Der Meerbuscher kennt das Klischee von der Stadt der Millionäre zu genüge. Und reagiert auf seine Weise: Er löscht seine Existenz aus. Knapp 55 000 Einwohner hat die "Stadt im Grünen", wie sie sich selbst gern nennt, auf dem Papier. Aber Meerbuscher sind nicht darunter. Stattdessen gibt es Büdericher, Osterather, Strümper, auch Nierster, Langst-Kierster und Ilvericher, Lank-Latumer, gar Ossum-Bösinghovener.

Dem Büdericher wird gern nachgesagt, er fühle sich eher als Düsseldorfer, dem Lanker, er gehe ja nicht mal nach Latum. Das ist natürlich böse und gemein und völlig übertrieben, aber eines ist es nicht. Aus der Luft gegriffen. Noch vor einigen Jahrzehnten warnte der Büdericher Pfarrer seine Gemeinde von der Kanzel vor dem Gang nach Osterath, weiß die Büdericherin Eri Krippner. Das sei der "Weg zur Hölle", rief der Geistliche. Ob er vor einem beliebten Tanzlokal auf dem Weg warnen wollte oder vor den berüchtigten Schlägereien beim Osterather Schützenfest, ist leider nicht überliefert.

Eines muss man den Meerbuschern lassen. Sie haben mit der Wahl ihres Wohnortes einen erlesenen Geschmack unter Beweis gestellt. Warum? Unsere Leser erklären es. Erstens: die Villenkolonie im Stil einer Gartenstadt im Alt-Meererbusch. Breite Alleen wurden zu Beginn des 20. Jahrhunderts angelegt, parkähnliche, mindestens 1500 Quadratmeter große Gärten trennten die Villen voneinander. Ein Spaziergang lohnt; die Gebäude sind einzigartig. Auch die Schweizerische Eidgenossenschaft besaß dort ein Grundstück, erinnert sich der frühere Bürgermeister Lothar Beseler. Als dort 1989 der Generalkonsul einzog und die Mauer zusätzlich mit Stahlzaun samt Eisenspitzen gesichert wurde, waren die Nachbarn wenig begeistert — und verstopften in einer Nacht- und Nebelaktion das Schlüsselloch der Eingangstür mit Kaugummi.

Zweitens: der Rhein.

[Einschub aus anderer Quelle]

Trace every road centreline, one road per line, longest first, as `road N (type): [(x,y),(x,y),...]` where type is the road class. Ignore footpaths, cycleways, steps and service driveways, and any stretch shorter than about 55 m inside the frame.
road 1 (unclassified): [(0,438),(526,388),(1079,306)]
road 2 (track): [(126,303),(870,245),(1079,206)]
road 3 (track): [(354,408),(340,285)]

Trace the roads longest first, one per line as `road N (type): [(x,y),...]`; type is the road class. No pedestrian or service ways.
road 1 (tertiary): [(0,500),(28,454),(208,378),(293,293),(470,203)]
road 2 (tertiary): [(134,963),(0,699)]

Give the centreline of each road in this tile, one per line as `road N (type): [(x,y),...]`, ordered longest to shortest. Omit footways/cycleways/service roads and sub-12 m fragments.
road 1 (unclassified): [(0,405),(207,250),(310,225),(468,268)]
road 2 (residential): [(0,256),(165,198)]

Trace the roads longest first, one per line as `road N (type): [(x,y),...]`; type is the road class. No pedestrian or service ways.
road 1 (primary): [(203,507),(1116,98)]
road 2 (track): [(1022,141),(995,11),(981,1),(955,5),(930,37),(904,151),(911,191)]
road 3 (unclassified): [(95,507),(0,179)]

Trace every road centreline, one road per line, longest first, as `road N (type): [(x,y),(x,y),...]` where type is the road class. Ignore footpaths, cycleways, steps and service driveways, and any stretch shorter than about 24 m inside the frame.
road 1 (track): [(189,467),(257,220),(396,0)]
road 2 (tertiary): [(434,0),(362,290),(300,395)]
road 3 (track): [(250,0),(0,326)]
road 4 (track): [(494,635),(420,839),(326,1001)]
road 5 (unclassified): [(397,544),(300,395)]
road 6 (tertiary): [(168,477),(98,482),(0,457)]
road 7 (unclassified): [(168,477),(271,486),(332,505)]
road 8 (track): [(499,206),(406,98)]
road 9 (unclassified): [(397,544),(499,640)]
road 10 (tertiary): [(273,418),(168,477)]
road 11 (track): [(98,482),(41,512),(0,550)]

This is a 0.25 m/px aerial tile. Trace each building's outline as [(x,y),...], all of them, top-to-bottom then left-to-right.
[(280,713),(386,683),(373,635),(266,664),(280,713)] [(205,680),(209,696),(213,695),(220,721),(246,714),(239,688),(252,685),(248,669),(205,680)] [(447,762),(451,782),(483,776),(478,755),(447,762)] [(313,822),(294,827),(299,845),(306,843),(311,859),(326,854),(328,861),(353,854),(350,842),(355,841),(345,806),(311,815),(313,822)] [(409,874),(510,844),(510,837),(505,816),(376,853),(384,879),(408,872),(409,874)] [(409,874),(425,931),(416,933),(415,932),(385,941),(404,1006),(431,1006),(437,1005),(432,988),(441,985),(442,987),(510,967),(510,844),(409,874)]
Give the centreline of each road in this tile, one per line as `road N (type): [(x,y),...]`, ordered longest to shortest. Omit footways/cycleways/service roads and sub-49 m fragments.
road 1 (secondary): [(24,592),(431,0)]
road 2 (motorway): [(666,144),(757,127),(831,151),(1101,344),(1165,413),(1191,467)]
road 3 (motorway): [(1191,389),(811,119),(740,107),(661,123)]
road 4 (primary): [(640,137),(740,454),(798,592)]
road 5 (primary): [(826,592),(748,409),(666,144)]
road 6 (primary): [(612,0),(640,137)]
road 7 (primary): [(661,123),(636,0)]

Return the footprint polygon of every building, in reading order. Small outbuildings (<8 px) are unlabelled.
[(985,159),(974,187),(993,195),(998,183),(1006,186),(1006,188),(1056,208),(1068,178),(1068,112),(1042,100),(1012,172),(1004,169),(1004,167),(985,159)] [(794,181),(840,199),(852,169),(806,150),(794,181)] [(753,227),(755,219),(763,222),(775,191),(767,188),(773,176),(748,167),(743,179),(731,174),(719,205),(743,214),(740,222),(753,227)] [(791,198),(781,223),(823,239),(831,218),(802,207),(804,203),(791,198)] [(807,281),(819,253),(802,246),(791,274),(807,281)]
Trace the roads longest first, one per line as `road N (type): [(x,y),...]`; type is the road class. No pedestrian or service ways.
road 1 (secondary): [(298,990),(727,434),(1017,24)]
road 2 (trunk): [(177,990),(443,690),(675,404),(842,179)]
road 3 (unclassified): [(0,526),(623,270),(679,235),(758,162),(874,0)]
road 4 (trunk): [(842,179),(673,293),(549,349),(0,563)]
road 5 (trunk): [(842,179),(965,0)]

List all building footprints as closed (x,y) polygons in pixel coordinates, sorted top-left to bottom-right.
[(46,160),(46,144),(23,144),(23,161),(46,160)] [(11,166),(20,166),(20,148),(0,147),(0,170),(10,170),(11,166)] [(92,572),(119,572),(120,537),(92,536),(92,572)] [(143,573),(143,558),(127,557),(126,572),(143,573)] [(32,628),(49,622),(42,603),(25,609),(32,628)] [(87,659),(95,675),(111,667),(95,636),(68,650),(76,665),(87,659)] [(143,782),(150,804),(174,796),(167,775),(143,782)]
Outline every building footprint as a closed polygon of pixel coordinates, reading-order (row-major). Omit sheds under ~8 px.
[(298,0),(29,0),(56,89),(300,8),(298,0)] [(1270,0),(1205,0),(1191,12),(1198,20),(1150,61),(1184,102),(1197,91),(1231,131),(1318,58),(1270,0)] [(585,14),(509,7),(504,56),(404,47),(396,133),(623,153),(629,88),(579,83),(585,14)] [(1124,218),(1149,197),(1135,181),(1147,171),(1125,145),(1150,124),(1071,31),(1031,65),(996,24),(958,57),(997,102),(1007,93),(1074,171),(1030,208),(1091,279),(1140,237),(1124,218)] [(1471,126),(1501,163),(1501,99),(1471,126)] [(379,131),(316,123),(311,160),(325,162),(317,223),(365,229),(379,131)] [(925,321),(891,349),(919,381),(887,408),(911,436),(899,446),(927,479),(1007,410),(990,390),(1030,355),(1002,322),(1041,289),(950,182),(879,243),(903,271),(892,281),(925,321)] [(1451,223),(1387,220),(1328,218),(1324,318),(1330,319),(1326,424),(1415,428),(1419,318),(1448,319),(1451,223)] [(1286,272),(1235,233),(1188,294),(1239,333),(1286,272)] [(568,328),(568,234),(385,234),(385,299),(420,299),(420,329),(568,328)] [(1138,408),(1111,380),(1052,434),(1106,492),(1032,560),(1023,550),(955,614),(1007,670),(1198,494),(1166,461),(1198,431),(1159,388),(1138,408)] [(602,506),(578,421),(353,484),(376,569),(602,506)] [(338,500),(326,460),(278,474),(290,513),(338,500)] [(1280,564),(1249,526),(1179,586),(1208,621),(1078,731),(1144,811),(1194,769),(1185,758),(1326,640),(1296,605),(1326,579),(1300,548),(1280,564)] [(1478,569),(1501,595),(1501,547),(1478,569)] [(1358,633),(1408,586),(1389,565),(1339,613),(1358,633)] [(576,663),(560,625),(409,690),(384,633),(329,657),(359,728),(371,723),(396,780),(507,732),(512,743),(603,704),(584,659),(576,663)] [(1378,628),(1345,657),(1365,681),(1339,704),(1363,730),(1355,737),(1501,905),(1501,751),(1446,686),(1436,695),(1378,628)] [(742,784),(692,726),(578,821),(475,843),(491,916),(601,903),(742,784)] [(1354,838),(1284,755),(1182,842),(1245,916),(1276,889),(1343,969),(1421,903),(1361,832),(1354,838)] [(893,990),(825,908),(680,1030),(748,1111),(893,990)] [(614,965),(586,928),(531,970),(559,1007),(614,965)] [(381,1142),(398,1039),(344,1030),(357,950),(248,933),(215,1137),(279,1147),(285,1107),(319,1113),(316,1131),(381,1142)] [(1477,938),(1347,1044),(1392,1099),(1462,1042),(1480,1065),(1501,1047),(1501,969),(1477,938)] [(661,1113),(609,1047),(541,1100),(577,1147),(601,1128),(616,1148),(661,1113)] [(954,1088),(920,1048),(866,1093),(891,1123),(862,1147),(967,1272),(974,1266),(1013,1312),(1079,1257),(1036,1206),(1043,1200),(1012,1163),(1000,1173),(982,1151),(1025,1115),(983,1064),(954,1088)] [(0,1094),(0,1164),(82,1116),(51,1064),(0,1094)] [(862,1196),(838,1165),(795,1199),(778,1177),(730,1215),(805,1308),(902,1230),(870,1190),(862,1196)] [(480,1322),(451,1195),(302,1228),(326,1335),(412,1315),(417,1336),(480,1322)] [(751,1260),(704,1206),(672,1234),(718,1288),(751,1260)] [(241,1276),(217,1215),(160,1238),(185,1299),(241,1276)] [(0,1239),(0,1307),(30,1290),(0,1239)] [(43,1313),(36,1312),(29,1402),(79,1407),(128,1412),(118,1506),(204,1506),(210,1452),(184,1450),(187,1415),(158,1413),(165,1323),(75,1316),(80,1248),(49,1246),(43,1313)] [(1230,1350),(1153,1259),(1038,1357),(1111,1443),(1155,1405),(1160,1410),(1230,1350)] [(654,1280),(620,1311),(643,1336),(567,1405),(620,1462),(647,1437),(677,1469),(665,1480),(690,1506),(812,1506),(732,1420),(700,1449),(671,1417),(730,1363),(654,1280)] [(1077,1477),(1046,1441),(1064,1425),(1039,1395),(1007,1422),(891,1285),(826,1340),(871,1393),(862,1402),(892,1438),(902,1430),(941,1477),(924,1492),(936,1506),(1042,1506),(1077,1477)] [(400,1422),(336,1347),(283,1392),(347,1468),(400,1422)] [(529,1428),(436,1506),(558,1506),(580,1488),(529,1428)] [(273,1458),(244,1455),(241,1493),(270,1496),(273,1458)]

Es gibt keinen Ort, an dem sich die Niederrheinlandschaft von einer pittoreskeren Seite zeigt als in den unter Naturschutz stehenden Rheinbuchten der Spey im Ortsteil Nierst. Dort brüten Nachtigall und Pirol, erklingt das "Körr Körr" des Gänsesäger-Weibchens, während der Wind die Spaziergänger durch Schwarzpappeln und Silberweiden berauscht.

Drittens: Haus Meer. "Der Weyhe-Park von Haus Meer ist der spannendste Ort in Meerbusch, wegen der historischen Relikte", sagt Heribert Jacobs. Im Mittelalter stand dort ein Kloster, später ein Schloss des Krefelder Seidenbarons von der Leyen. Den zugehörigen Park legte Joseph Clemens Weyhe an. Seit das Schloss im Krieg zerbombt wurde, stehen nur noch Ruinen, verwilderte der Park. Der Förderverein Haus Meer kümmert sich liebevoll um das Gesamtdenkmal, in dem eine taiwanische Hotelgruppe den Bau eines Luxusresorts plant.

Jeder Besuch in Meerbusch ist einer zu wenig. Denn neben Natur und Architektur machen die Einwohner den Charme Meerbuschs aus. Es sind weltoffene, gebildete, spannende Personen. 55 000 gute Gründe, Meerbusch zu besuchen.